▶ **Exercise objective**
Could you please write out each line of the records exactly, minus the pictures?

▶ **Provided data**
:::::

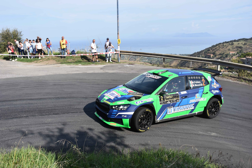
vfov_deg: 38.4
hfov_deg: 55.1
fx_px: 241
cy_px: 84
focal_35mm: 34
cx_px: 126
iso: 400
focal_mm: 23
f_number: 6.3
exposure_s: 1/1600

:::::

▶ **Solution for this problem**
vfov_deg: 38.4
hfov_deg: 55.1
fx_px: 241
cy_px: 84
focal_35mm: 34
cx_px: 126
iso: 400
focal_mm: 23
f_number: 6.3
exposure_s: 1/1600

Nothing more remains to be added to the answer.